Problem description
From the entries, copy every line that carries the string "Finally".

↓

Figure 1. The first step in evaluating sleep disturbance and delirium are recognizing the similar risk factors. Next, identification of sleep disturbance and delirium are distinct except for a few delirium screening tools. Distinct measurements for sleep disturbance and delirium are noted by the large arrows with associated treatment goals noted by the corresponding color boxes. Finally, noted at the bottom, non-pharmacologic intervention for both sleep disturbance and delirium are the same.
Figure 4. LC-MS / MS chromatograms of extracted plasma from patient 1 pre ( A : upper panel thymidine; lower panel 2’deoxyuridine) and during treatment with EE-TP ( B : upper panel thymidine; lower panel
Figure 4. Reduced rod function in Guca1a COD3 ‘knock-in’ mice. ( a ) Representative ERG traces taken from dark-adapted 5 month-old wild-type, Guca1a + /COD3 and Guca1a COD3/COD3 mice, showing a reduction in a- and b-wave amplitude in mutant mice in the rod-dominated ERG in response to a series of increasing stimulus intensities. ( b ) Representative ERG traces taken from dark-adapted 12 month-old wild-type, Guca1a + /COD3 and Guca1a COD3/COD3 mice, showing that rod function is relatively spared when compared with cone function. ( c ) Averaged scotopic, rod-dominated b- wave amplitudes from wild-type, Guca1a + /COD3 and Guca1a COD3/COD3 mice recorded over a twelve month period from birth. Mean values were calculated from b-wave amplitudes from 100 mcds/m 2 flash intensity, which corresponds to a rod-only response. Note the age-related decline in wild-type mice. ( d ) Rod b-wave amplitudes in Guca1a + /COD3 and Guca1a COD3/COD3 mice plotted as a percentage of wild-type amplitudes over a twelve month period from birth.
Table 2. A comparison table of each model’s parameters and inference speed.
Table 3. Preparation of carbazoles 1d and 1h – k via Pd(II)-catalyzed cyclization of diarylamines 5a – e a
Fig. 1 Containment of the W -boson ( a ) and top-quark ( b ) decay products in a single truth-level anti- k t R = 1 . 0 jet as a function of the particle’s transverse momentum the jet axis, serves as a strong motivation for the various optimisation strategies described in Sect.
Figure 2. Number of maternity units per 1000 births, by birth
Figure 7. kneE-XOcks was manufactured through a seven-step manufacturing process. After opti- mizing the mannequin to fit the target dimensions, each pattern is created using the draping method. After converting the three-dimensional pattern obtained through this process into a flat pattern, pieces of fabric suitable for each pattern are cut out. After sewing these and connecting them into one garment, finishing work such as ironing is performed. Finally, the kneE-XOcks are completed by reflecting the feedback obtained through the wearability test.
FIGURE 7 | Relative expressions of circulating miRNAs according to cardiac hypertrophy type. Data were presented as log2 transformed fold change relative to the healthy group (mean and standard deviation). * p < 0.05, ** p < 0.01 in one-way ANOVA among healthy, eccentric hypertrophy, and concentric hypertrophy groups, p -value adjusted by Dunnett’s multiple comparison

↑

Finished task
Figure 1. The first step in evaluating sleep disturbance and delirium are recognizing the similar risk factors. Next, identification of sleep disturbance and delirium are distinct except for a few delirium screening tools. Distinct measurements for sleep disturbance and delirium are noted by the large arrows with associated treatment goals noted by the corresponding color boxes. Finally, noted at the bottom, non-pharmacologic intervention for both sleep disturbance and delirium are the same.
Figure 7. kneE-XOcks was manufactured through a seven-step manufacturing process. After opti- mizing the mannequin to fit the target dimensions, each pattern is created using the draping method. After converting the three-dimensional pattern obtained through this process into a flat pattern, pieces of fabric suitable for each pattern are cut out. After sewing these and connecting them into one garment, finishing work such as ironing is performed. Finally, the kneE-XOcks are completed by reflecting the feedback obtained through the wearability test.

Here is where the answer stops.